The U.S. is urging the Pakistani political leaders who won the elections to form a new government quickly and not press to reinstate the judges whom Musharraf ousted last year, Western diplomats and U.S. officials said Wednesday. If reinstated, the jurists likely would try to remove Musharraf from office.

Bush's policy of hanging on to Musharraf has caused friction between the White House and the State Department, with some career diplomats and other specialists arguing that the administration is trying to buck the political tides in Pakistan, U.S. officials said.

Officials in the White House and the intelligence community fear that the longer Pakistan remains without a new government, the deeper the gridlock, threatening the progress made in the elections toward greater stability and helping the country's Islamic extremists.

One Western diplomat said, however, that the strategy could backfire if Pakistanis feel betrayed after voting to kick Musharraf from office.

"This is dangerous," said the diplomat.
Shariff and the lawyers, however, have made it clear they aren't going to be dissuaded despite intense US and UK pressure.
an aide to Mr Sharif, who is due to meet today (THURS) with PPP leader, Asif Ali Zardari, confirmed there had been pressure to drop its demand for Mr Chaudhry’s return. “The suggestion has been there from Western countries for some time. In fact it was raised by [a senior British official] when he met Mr Sharif in London. [But] we are not willing to compromise on our stance. We feel it would be against the interest of the Pakistani people.”

This week senior US officials have already met with Mr Sharif and the other leading players in Pakistan’s unfolding political drama, urging an inclusive transition towards democracy. Yesterday morning, a US diplomat based in Lahore spent two hours with Aitzaz Ahsan, leader of the lawyers movement, laying out the US position.

Mr Ahsan, who has been under house arrest for three months, declined to detail the contents of his conversation with the diplomat, but he said: “There is no way other than to reinstate the judges. We are not going to let this pass. We will not let it be accepted as a norm.”
And its highly unlikely that the PPP, which has loudly accused Musharraf of having a hand in Bhutto's death, could survive an about-face on the issue.

Musharraf is, to borrow a cricket term, on a "very sticky wicket". By backing his soft-dictatorship against the democratic will of the Pakistani people, the US and UK tarnish themselves visibly as nations which only give lip service to their ideals - until democracy doesn't suit them.

Update China Hand at American Footprints, a must-read for anyone following Pakistan's continuing political turmoil, has this to say:
The Bush administration is pushing Pakistan into a corner.

It’s not a happy place.

It’s called Musharraf = Shah of Iran territory.

And it really doesn’t have to be that way.

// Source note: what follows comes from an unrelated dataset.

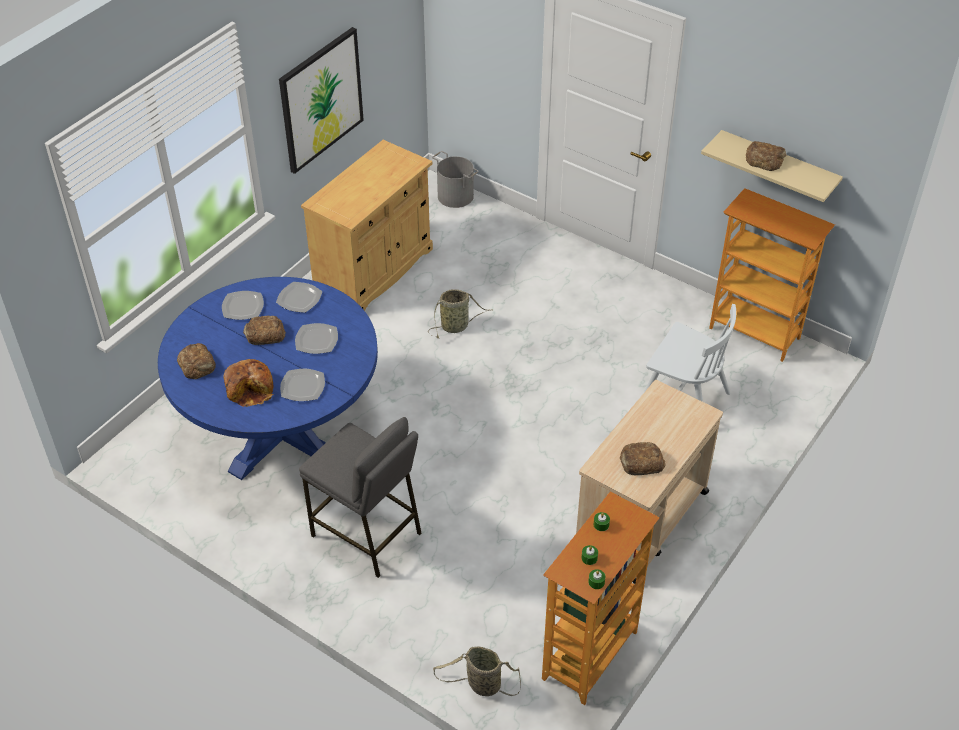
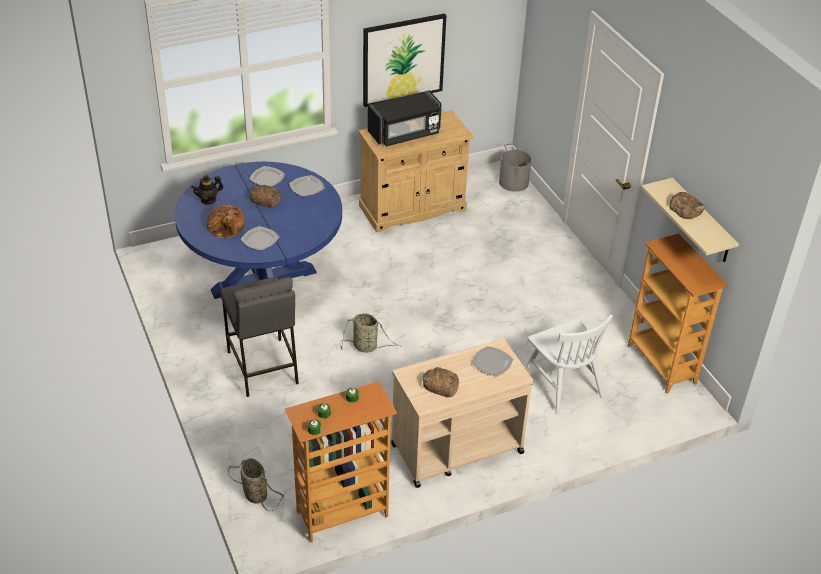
camera: 30 degrees right, 5 degrees down
(197, 364) = (208, 200): bread -> teapot
(316, 340) = (294, 216): plate -> plate (491, 363)
(356, 188) = (404, 134): none -> black microwave
(456, 326) = (438, 266): basket -> basket (367, 347)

After all, the opposition to Musharraf comes from respectable, clean-shaven democratic, dollar-worshiping moderates, not the bearded religious fanatics of our dark fantasies.
Ineed, the Bush administration and conservative pundits were just as pleased as everyone else when Islamist parties nosedived in the Pakistani elections - but now that it's time to support their favorite local general-in-a-suit, they're rolling out the "ZOMG!! Islamofascists With Nukes!" fearmongering again. As China Hand points out, thereby they create the danger of a self-fulfilling prophecy.